[WORK INSTRUCTIONS] What follows are records. Restate all of them word for word.

[Stored dataset items]

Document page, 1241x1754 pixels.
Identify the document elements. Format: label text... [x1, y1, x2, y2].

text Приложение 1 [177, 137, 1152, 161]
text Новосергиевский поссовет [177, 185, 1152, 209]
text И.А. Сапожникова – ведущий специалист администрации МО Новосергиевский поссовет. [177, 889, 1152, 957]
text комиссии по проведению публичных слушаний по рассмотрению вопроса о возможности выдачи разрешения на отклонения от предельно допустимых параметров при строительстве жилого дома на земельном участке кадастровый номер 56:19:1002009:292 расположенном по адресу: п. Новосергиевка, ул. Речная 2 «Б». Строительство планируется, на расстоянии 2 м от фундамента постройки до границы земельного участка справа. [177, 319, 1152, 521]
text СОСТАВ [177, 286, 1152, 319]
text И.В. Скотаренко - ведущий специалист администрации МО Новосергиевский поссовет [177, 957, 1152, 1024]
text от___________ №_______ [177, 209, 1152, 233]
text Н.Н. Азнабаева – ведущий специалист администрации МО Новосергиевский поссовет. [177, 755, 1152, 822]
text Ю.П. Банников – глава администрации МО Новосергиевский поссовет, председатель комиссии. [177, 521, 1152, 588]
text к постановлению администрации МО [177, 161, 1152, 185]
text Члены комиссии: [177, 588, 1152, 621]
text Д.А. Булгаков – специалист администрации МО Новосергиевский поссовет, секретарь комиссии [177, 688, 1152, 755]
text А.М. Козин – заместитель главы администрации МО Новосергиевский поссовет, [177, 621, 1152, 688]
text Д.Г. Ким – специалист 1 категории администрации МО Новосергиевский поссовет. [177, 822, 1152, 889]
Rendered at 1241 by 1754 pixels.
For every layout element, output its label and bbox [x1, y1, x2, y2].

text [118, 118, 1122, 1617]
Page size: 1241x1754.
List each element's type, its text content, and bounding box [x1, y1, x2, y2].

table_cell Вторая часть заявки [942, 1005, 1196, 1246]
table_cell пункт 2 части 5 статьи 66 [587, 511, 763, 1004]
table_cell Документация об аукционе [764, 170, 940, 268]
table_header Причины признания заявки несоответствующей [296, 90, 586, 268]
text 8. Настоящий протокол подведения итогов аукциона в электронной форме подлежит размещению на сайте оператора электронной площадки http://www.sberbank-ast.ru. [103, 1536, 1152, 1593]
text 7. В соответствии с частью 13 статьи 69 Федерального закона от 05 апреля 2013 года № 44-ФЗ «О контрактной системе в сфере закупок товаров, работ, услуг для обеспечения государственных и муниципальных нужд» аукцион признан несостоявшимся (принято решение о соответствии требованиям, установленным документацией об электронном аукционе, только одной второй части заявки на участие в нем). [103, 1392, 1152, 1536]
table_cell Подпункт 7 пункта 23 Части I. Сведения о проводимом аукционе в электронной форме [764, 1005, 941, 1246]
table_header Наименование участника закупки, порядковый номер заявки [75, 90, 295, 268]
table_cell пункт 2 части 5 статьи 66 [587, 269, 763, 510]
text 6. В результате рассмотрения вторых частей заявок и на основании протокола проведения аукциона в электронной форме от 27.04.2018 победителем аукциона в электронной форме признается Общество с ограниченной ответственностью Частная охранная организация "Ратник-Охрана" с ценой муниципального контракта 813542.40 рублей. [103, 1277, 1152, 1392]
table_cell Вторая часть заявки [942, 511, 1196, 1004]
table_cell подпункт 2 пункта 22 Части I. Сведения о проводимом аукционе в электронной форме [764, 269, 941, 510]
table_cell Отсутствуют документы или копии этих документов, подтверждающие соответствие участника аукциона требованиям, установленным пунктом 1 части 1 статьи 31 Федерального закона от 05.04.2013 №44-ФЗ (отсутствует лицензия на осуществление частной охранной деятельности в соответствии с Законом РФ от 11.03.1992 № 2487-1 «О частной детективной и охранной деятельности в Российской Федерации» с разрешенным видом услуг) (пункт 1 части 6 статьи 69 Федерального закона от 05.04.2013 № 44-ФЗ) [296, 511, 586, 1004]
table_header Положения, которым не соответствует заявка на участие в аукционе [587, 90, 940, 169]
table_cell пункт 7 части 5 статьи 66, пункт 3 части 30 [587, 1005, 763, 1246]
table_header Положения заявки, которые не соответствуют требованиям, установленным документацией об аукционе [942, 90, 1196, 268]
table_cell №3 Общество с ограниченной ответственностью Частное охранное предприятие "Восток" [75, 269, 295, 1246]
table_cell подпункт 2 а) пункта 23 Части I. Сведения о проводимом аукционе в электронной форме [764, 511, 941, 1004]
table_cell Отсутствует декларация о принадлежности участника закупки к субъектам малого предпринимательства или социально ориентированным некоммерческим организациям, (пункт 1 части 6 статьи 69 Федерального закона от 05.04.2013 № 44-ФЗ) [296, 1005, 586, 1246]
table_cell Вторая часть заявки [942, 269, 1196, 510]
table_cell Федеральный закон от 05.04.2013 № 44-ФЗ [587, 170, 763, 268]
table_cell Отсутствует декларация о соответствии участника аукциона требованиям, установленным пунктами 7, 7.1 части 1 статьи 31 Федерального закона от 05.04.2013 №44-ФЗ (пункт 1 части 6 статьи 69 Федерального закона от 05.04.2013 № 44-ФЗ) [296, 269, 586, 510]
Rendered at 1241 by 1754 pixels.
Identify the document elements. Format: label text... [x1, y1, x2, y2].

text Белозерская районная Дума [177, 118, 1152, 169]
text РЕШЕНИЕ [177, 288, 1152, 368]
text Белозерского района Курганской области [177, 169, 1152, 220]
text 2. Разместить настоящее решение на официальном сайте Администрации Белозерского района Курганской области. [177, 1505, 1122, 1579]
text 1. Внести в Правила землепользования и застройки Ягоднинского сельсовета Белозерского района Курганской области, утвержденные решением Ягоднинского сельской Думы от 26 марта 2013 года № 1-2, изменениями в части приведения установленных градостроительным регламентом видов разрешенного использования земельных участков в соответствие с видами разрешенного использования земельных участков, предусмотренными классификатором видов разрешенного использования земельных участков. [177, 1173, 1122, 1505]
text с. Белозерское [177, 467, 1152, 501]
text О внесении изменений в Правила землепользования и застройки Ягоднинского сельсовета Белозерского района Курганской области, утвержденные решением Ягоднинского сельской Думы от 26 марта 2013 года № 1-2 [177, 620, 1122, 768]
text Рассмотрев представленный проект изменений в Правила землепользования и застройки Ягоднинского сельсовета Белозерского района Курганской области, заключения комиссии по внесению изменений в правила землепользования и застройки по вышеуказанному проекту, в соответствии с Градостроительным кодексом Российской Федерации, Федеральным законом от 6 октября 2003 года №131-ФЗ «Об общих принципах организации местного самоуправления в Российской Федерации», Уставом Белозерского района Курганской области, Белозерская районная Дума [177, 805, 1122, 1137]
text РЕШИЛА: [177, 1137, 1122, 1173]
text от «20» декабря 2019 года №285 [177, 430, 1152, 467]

[REPLY]
Document page, 1241x1754 pixels.
Identify the document elements. Format: label text... [x1, y1, x2, y2].

text Приложение 1 [177, 137, 1152, 161]
text Новосергиевский поссовет [177, 185, 1152, 209]
text И.А. Сапожникова – ведущий специалист администрации МО Новосергиевский поссовет. [177, 889, 1152, 957]
text комиссии по проведению публичных слушаний по рассмотрению вопроса о возможности выдачи разрешения на отклонения от предельно допустимых параметров при строительстве жилого дома на земельном участке кадастровый номер 56:19:1002009:292 расположенном по адресу: п. Новосергиевка, ул. Речная 2 «Б». Строительство планируется, на расстоянии 2 м от фундамента постройки до границы земельного участка справа. [177, 319, 1152, 521]
text СОСТАВ [177, 286, 1152, 319]
text И.В. Скотаренко - ведущий специалист администрации МО Новосергиевский поссовет [177, 957, 1152, 1024]
text от___________ №_______ [177, 209, 1152, 233]
text Н.Н. Азнабаева – ведущий специалист администрации МО Новосергиевский поссовет. [177, 755, 1152, 822]
text Ю.П. Банников – глава администрации МО Новосергиевский поссовет, председатель комиссии. [177, 521, 1152, 588]
text к постановлению администрации МО [177, 161, 1152, 185]
text Члены комиссии: [177, 588, 1152, 621]
text Д.А. Булгаков – специалист администрации МО Новосергиевский поссовет, секретарь комиссии [177, 688, 1152, 755]
text А.М. Козин – заместитель главы администрации МО Новосергиевский поссовет, [177, 621, 1152, 688]
text Д.Г. Ким – специалист 1 категории администрации МО Новосергиевский поссовет. [177, 822, 1152, 889]
Rendered at 1241 by 1754 pixels.
For every layout element, output its label and bbox [x1, y1, x2, y2].

text [118, 118, 1122, 1617]
Page size: 1241x1754.
List each element's type, its text content, and bounding box [x1, y1, x2, y2].

table_cell Вторая часть заявки [942, 1005, 1196, 1246]
table_cell пункт 2 части 5 статьи 66 [587, 511, 763, 1004]
table_cell Документация об аукционе [764, 170, 940, 268]
table_header Причины признания заявки несоответствующей [296, 90, 586, 268]
text 8. Настоящий протокол подведения итогов аукциона в электронной форме подлежит размещению на сайте оператора электронной площадки http://www.sberbank-ast.ru. [103, 1536, 1152, 1593]
text 7. В соответствии с частью 13 статьи 69 Федерального закона от 05 апреля 2013 года № 44-ФЗ «О контрактной системе в сфере закупок товаров, работ, услуг для обеспечения государственных и муниципальных нужд» аукцион признан несостоявшимся (принято решение о соответствии требованиям, установленным документацией об электронном аукционе, только одной второй части заявки на участие в нем). [103, 1392, 1152, 1536]
table_cell Подпункт 7 пункта 23 Части I. Сведения о проводимом аукционе в электронной форме [764, 1005, 941, 1246]
table_header Наименование участника закупки, порядковый номер заявки [75, 90, 295, 268]
table_cell пункт 2 части 5 статьи 66 [587, 269, 763, 510]
text 6. В результате рассмотрения вторых частей заявок и на основании протокола проведения аукциона в электронной форме от 27.04.2018 победителем аукциона в электронной форме признается Общество с ограниченной ответственностью Частная охранная организация "Ратник-Охрана" с ценой муниципального контракта 813542.40 рублей. [103, 1277, 1152, 1392]
table_cell Вторая часть заявки [942, 511, 1196, 1004]
table_cell подпункт 2 пункта 22 Части I. Сведения о проводимом аукционе в электронной форме [764, 269, 941, 510]
table_cell Отсутствуют документы или копии этих документов, подтверждающие соответствие участника аукциона требованиям, установленным пунктом 1 части 1 статьи 31 Федерального закона от 05.04.2013 №44-ФЗ (отсутствует лицензия на осуществление частной охранной деятельности в соответствии с Законом РФ от 11.03.1992 № 2487-1 «О частной детективной и охранной деятельности в Российской Федерации» с разрешенным видом услуг) (пункт 1 части 6 статьи 69 Федерального закона от 05.04.2013 № 44-ФЗ) [296, 511, 586, 1004]
table_header Положения, которым не соответствует заявка на участие в аукционе [587, 90, 940, 169]
table_cell пункт 7 части 5 статьи 66, пункт 3 части 30 [587, 1005, 763, 1246]
table_header Положения заявки, которые не соответствуют требованиям, установленным документацией об аукционе [942, 90, 1196, 268]
table_cell №3 Общество с ограниченной ответственностью Частное охранное предприятие "Восток" [75, 269, 295, 1246]
table_cell подпункт 2 а) пункта 23 Части I. Сведения о проводимом аукционе в электронной форме [764, 511, 941, 1004]
table_cell Отсутствует декларация о принадлежности участника закупки к субъектам малого предпринимательства или социально ориентированным некоммерческим организациям, (пункт 1 части 6 статьи 69 Федерального закона от 05.04.2013 № 44-ФЗ) [296, 1005, 586, 1246]
table_cell Вторая часть заявки [942, 269, 1196, 510]
table_cell Федеральный закон от 05.04.2013 № 44-ФЗ [587, 170, 763, 268]
table_cell Отсутствует декларация о соответствии участника аукциона требованиям, установленным пунктами 7, 7.1 части 1 статьи 31 Федерального закона от 05.04.2013 №44-ФЗ (пункт 1 части 6 статьи 69 Федерального закона от 05.04.2013 № 44-ФЗ) [296, 269, 586, 510]
Rendered at 1241 by 1754 pixels.
Identify the document elements. Format: label text... [x1, y1, x2, y2].

text Белозерская районная Дума [177, 118, 1152, 169]
text РЕШЕНИЕ [177, 288, 1152, 368]
text Белозерского района Курганской области [177, 169, 1152, 220]
text 2. Разместить настоящее решение на официальном сайте Администрации Белозерского района Курганской области. [177, 1505, 1122, 1579]
text 1. Внести в Правила землепользования и застройки Ягоднинского сельсовета Белозерского района Курганской области, утвержденные решением Ягоднинского сельской Думы от 26 марта 2013 года № 1-2, изменениями в части приведения установленных градостроительным регламентом видов разрешенного использования земельных участков в соответствие с видами разрешенного использования земельных участков, предусмотренными классификатором видов разрешенного использования земельных участков. [177, 1173, 1122, 1505]
text с. Белозерское [177, 467, 1152, 501]
text О внесении изменений в Правила землепользования и застройки Ягоднинского сельсовета Белозерского района Курганской области, утвержденные решением Ягоднинского сельской Думы от 26 марта 2013 года № 1-2 [177, 620, 1122, 768]
text Рассмотрев представленный проект изменений в Правила землепользования и застройки Ягоднинского сельсовета Белозерского района Курганской области, заключения комиссии по внесению изменений в правила землепользования и застройки по вышеуказанному проекту, в соответствии с Градостроительным кодексом Российской Федерации, Федеральным законом от 6 октября 2003 года №131-ФЗ «Об общих принципах организации местного самоуправления в Российской Федерации», Уставом Белозерского района Курганской области, Белозерская районная Дума [177, 805, 1122, 1137]
text РЕШИЛА: [177, 1137, 1122, 1173]
text от «20» декабря 2019 года №285 [177, 430, 1152, 467]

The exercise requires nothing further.